SPEAKER_01I mean, probably around one to two hours, something like that. Um so but I still think that it's it's too much. I I think that Um, it's good for some things. I mean, we get like a lot of inspiration and see what other people are outbuilding, but you also get like a lot of inputs, right? So I mean you have to be very cold or yeah, have a like a cold mind and and not um and not try and and apply everything to yourself and do everything that that everyone is doing.
SPEAKER_00I'll ask you a last big question because you did it really fast. So I would like to know like what will be the playbook that you will use today like to actually do it again and without all the mistakes that you did, even if you probably didn't do a lot of mistakes from like finding an ID, building a prototype, and distribution.
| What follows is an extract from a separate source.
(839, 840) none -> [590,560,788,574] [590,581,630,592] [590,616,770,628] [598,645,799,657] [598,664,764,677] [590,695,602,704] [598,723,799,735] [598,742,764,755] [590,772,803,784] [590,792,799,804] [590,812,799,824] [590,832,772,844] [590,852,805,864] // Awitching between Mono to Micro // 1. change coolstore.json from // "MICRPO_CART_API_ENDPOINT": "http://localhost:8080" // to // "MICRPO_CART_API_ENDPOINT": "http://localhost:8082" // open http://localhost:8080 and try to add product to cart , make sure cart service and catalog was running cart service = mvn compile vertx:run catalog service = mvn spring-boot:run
SPEAKER_01Well, I think there's sub there's something like very important, which is like you have to like you have to hit it with um with an idea that that actually grows, right? Uh and not do like reinvent the wheel or something very difficult. Um so I would probably just pick something that's working um and try and do it better, right? Uh I see someone that's growing a company that's um maybe really big, um that already have uh that I can build an alternative to, right? So I I don't have to build a market for it. Because if I try to build a company from scratch, something very innovative, well, uh I'm sure it's possible, but for me it would be very, very difficult to do, right? So I would just pick something that I know I'm I like um because I I would like to enjoy it, and then something that I could build myself and that it already exists. So um so then well, then I would just do the same, right? Start running at CSA1, build a team as fast as I can, because at least I can start um relying also on other people and and not only on on myself. Um and then I think everything becomes easier uh when you have like a good team and and you don't have to like do everything uh yourself.
SPEAKER_00Is there a last thing that you would say to someone who maybe is watching right now and want to start and is hesitating or is struggling? Like you've been at the beginning, you didn't make it straight away. So what will you tell to this person?
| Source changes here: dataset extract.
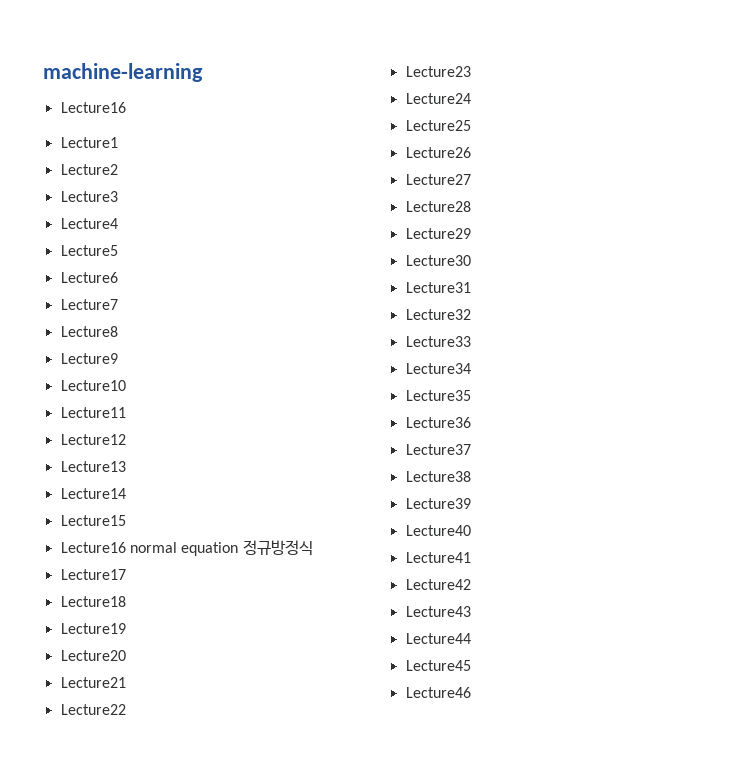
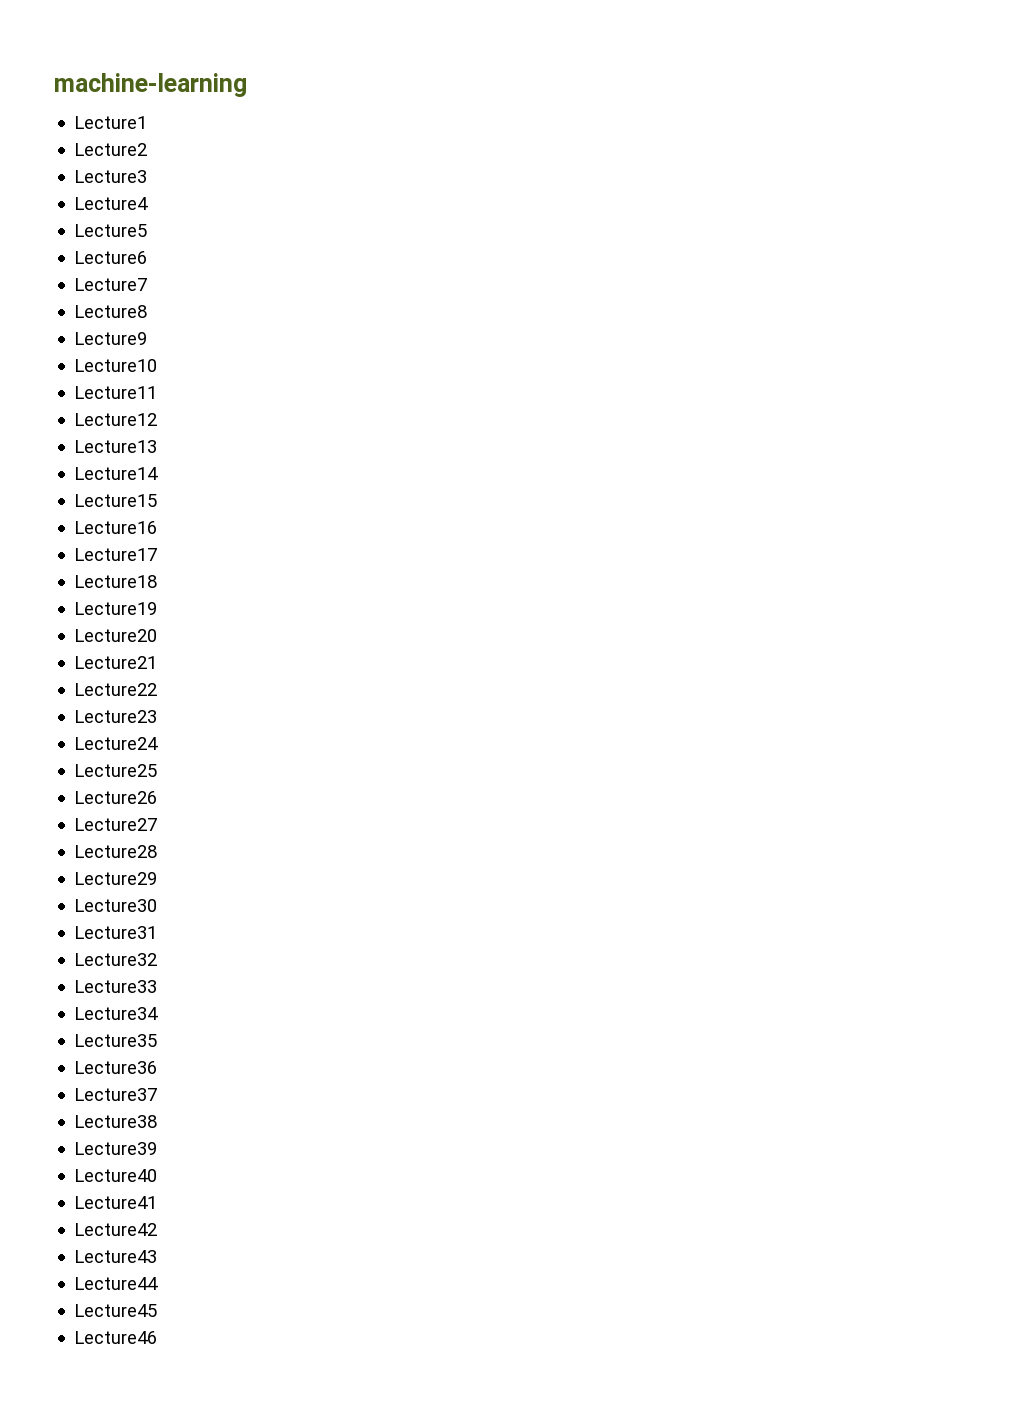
[60,102,126,113] // Lecture16 -> (247, 85) none
[129,540,313,556] normal equation 정규방정식 -> (158, 527) none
SPEAKER_01Well, I think it's it's very clear, She's just time for it. Uh I think that uh well we see it all the time, right? Um, people that but while you're building, you're doing things, and and sometimes that they don't stick. Um, but yeah, if you try long enough, I'm sure that um you'll you'll find something that that works. And and another thing, I another thing I would say is um just don't get like don't get um just keep doing like the same thing, but try and iterate very fast, right? It's not a problem to just keep throwing things in the trash, but you have to try as much things uh as possible as possible for for them to to to work, right? Sometimes you are just trying something that just there's no market for it and no one needs it. Or maybe uh everyone needs it, but you can monetize it or something like that. Just try and iterate and do as many things as possible. Something will will stick, and then you then you can focus on it, but not before, right? Like for us, we were doing two, we started third projects, they were not growing uh or or working as much as we would like. So we started trying things and and then we focused on on certain.
SPEAKER_00Well, Mickey, thank you for your time, and I will get you when you eat 10 million a year. Thanks for having me.